Sunday 19 March 2017

Like A Slinky On An Escalator

Another year around the sun,
Another season just begun.
Another minute on the clock,
Watching moss grow on a rock.

Another penny in the meter,
Drinking fuel by the litre.
Another wannabe world-beater.
Undone by Time - the great defeater.

But there is hope with which to block,
Another day life tries to mock.
Another race must still be run,
Another battle must be won.

Sunday 12 March 2017

Something Impossible

Can you believe in something impossible? Sometimes I lose the energy. I want to dream of a paper aeroplane that could fly from London to Paris, or that the sun would travel backwards through the sky. However, I am a product of my generation and my culture. Everything has an explanation and either there is nothing left for the imagination or imagination itself is now an impossibility.
     I have also reached the conclusion that nothing ever really ends, only changes come slowly, shifting the days and years and giving us memories. Stories too, dreamed up, have to start somewhere, and yet they build off many other thoughts and when they end there is always more that could be said.
     It is not the disappearing days that give importance to our lives; each one becomes an irrelevance with time, productive or not, and even changes when looked back on simply alter the route we take towards some greater impossibility, some mysterious goal. We must always have a goal, and why should that goal not be impossible? Some would say that what we have already done is impossible. Our very lives, imprinted with the marks of others are something that cannot be explained or fully understood but are of utmost importance.

Thursday 2 March 2017

Testament of (21st Century) Youth

I stood in the supermarket aisle facing the mountains of toilet rolls. Eighteen different varieties I counted. How is someone supposed to deal with that sort of choice? And that was after I'd spent thirty-five minutes trying to work out the positives and negatives of fifty-eight different varieties of cheese. Plus the delay it caused in my planned speedy-shop doubled when I was beaten to the checkout queue by someone with a trolley loaded up with what seemed to be about half the store. Evidently they'd given up trying to chose and just picked up something of everything.
     That policy works well enough I suppose, but it isn't so good in other situations. It's small wonder to me that young people (and I still just about include myself in that bracket) have little idea of what to do when they're older, given the huge range of options available. A choice made harder still, considering the pressure to get it right, if that's even possible.
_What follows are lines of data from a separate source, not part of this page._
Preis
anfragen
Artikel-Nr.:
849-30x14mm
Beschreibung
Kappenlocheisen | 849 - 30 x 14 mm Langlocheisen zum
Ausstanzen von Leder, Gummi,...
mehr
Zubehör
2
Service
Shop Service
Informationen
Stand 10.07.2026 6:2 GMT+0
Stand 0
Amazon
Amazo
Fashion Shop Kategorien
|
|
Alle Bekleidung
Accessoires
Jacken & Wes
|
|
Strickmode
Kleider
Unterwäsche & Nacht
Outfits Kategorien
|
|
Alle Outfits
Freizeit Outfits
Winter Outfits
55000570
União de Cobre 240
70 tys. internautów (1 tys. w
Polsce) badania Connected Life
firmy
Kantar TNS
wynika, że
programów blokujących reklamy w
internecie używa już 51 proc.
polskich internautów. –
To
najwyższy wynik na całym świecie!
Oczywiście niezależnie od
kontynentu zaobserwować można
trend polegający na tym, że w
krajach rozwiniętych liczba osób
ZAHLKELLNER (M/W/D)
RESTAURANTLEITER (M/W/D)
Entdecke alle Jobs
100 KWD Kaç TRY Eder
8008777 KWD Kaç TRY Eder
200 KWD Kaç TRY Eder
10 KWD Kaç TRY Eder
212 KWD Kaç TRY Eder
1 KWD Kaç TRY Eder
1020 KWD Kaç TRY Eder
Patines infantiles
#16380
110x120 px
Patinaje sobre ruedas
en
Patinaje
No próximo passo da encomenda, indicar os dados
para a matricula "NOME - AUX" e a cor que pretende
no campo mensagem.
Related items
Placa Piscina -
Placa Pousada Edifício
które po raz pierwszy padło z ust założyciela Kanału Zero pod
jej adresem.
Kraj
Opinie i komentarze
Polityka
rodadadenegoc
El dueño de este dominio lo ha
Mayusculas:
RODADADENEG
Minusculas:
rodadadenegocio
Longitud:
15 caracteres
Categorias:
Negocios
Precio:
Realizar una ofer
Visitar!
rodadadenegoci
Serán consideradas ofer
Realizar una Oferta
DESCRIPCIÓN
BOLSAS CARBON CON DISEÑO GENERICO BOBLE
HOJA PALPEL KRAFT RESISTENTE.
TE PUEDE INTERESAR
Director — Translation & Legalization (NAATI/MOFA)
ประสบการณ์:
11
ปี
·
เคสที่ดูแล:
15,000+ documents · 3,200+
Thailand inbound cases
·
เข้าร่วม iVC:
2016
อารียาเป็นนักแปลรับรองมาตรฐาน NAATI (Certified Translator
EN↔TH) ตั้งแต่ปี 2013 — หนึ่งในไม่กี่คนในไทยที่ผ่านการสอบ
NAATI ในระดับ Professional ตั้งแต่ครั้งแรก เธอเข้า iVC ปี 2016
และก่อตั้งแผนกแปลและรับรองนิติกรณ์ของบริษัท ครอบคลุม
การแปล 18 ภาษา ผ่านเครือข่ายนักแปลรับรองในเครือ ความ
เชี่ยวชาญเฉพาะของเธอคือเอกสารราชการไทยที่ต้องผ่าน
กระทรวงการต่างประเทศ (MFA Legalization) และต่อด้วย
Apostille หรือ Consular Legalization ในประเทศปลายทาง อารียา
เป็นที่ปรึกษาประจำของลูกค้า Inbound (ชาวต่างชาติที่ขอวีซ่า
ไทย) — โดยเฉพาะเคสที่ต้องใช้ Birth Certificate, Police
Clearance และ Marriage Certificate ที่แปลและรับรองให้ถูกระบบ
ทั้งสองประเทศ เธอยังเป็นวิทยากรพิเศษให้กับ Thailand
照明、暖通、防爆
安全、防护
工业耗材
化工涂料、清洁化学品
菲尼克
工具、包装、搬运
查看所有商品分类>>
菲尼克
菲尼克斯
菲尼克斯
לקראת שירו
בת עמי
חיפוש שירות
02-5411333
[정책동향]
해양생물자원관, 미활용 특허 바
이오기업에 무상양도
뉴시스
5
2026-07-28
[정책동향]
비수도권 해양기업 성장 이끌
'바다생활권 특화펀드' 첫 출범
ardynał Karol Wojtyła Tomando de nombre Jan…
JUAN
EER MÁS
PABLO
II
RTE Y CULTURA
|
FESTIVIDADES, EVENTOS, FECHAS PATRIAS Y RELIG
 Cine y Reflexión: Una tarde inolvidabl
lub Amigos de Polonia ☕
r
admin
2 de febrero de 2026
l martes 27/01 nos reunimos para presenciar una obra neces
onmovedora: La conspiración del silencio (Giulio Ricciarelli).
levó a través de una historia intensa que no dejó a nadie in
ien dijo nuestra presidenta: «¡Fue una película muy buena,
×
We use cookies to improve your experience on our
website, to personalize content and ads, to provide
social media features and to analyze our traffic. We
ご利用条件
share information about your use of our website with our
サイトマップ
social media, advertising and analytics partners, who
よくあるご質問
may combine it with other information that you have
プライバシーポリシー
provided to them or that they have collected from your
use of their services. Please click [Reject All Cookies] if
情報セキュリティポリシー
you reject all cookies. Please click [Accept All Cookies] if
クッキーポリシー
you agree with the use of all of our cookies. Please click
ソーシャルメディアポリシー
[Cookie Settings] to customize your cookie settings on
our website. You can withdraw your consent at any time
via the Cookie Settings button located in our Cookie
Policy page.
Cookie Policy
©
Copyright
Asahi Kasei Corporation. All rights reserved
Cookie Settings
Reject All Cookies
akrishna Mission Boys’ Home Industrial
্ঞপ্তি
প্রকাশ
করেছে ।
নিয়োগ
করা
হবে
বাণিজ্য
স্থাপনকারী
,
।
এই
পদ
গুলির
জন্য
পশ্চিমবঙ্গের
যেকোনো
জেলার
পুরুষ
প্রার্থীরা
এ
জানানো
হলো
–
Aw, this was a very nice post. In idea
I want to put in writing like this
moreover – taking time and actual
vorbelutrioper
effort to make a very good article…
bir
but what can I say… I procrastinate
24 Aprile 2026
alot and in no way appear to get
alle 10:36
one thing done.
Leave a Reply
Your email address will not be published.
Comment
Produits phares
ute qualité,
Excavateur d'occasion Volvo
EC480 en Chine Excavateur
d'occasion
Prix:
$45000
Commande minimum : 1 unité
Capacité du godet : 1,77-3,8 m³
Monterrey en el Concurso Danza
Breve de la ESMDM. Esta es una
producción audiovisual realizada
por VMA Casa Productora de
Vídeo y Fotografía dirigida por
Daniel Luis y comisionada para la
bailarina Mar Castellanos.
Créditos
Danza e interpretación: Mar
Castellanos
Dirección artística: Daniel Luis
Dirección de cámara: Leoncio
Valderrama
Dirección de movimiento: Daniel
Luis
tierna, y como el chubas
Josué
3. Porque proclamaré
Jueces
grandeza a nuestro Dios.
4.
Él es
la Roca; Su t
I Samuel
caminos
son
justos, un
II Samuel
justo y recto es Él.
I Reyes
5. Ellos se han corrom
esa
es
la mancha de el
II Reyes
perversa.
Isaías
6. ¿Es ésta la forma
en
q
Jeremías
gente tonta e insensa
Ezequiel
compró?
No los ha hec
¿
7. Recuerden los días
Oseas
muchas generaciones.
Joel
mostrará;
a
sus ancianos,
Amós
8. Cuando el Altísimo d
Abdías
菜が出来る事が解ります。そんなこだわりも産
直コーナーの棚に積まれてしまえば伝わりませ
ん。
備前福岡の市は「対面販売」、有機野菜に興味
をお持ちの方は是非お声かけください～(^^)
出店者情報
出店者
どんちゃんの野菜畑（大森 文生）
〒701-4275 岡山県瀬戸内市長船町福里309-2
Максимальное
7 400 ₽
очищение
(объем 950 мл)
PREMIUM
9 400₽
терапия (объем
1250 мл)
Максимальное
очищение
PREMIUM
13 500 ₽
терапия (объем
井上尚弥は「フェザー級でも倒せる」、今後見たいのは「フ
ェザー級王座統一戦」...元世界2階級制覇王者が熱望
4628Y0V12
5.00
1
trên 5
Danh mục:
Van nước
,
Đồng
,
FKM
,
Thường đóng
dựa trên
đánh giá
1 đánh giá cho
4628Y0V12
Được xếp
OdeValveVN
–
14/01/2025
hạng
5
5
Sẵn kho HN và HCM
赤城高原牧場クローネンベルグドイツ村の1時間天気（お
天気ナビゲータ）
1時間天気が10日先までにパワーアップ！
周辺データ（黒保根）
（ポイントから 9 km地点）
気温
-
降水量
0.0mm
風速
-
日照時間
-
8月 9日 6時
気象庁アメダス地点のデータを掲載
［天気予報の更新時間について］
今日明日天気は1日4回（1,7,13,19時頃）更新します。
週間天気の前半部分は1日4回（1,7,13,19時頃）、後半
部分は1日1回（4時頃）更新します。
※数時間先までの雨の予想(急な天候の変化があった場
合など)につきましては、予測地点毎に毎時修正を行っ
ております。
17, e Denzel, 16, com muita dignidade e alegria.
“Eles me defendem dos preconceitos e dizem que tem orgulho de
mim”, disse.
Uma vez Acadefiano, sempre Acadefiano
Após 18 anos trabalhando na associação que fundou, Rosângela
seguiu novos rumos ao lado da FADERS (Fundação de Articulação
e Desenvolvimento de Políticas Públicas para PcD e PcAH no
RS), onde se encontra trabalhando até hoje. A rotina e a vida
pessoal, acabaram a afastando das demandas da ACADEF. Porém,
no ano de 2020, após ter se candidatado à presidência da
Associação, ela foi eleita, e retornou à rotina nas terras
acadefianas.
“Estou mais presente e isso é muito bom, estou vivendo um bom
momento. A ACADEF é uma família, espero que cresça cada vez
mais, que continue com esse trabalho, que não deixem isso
In other news I saw today that schools are already beginning to ban oversized bows, being worn by surprisingly fashion-conscious young girls, while the debate on whether such items are merely hair accessories or symbols of power and confidence threatens to shut down social media (slight exaggeration). Given that I only discovered this craze on Monday you can understand why I was surprised by how fast this story was moving, but that's the world for you. People used to worry about it slowing down, but it just seems to get faster. I wonder if the testament of today's youth will be their ability to make it to the escape hatch before they become convinced they're merely players in some bizarre video game, in which the aim is to find the ultimate brand of toilet roll.